Collection entries
-*-
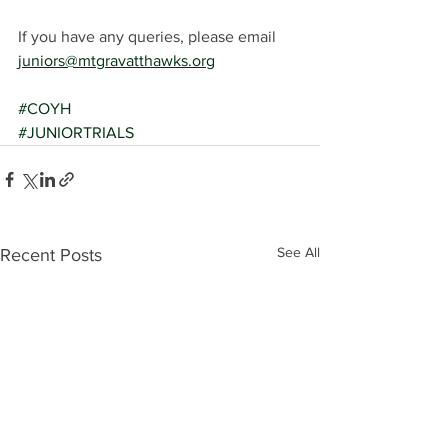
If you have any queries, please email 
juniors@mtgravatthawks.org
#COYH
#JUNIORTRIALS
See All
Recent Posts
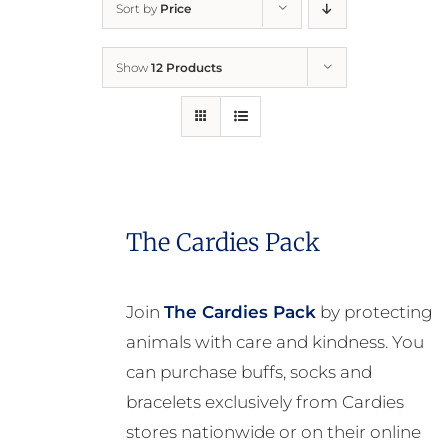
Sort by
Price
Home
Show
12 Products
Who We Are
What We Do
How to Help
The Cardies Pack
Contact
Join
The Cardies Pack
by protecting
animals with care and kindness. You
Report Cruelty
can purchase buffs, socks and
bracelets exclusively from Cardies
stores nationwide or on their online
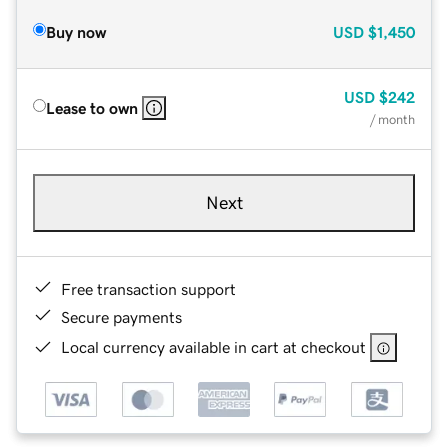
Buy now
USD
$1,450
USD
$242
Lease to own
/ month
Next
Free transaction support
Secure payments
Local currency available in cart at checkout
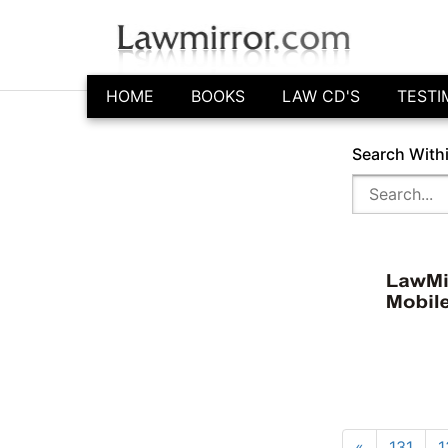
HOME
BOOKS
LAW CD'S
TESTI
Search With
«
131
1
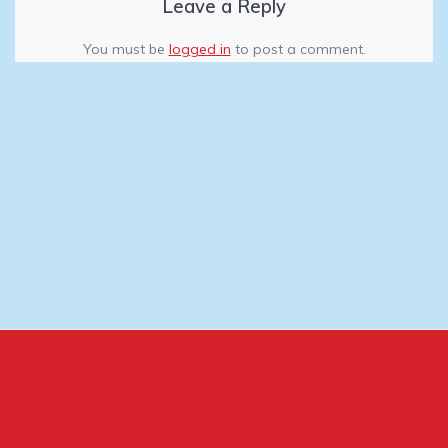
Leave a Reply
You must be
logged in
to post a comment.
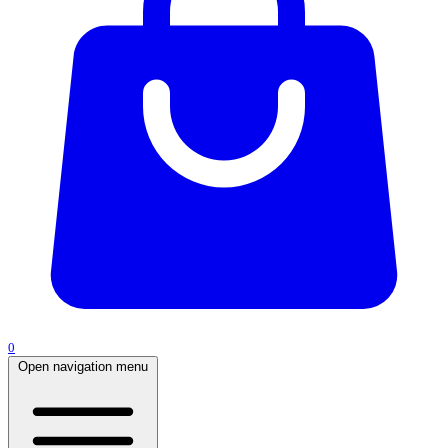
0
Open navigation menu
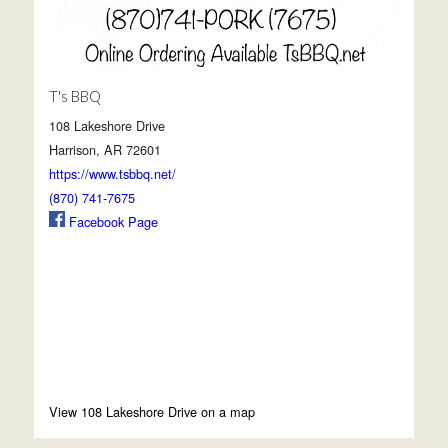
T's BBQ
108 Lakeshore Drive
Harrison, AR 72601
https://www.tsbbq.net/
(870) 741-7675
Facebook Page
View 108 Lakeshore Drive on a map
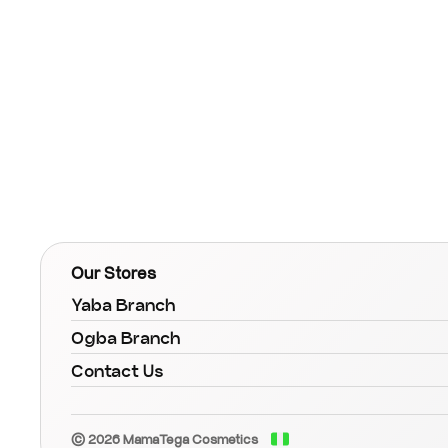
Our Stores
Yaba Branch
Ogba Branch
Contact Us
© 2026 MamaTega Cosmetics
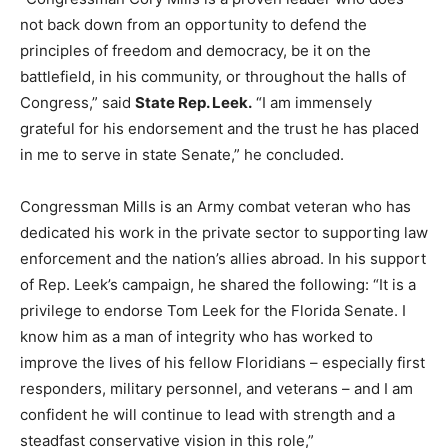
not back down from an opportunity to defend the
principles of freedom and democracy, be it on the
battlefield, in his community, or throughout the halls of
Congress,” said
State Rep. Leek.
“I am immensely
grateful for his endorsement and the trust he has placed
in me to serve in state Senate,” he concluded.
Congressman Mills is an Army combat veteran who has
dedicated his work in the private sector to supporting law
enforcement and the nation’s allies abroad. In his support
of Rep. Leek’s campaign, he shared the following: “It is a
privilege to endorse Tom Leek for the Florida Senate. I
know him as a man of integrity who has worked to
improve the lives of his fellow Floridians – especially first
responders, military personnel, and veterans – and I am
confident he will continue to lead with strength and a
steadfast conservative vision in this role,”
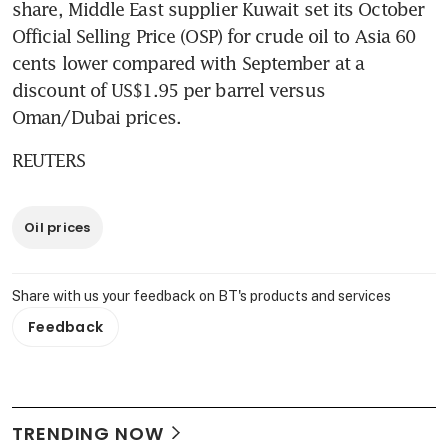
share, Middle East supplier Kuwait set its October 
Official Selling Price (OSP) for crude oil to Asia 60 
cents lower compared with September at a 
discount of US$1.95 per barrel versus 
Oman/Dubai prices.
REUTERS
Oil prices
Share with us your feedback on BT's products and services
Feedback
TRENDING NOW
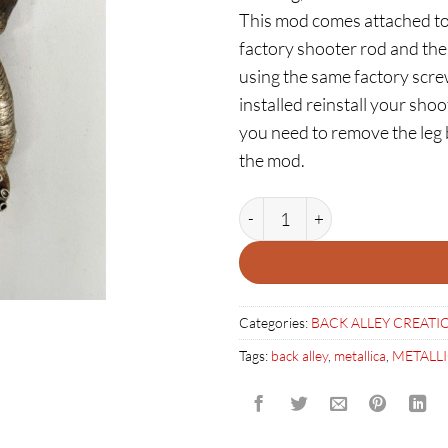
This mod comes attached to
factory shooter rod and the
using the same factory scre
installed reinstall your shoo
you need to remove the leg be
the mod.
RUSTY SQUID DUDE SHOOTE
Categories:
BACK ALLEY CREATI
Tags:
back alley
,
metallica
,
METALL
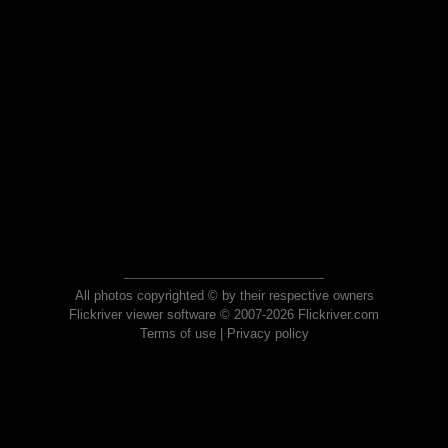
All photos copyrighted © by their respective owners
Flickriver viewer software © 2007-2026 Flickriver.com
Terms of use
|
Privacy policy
-*-
WHAT IS REQUIRED: Your response should be made up of the lines in the data that contain the word "Drive".

SOLUTION FOR THIS PROBLEM:
108 Lakeshore Drive
View 108 Lakeshore Drive on a map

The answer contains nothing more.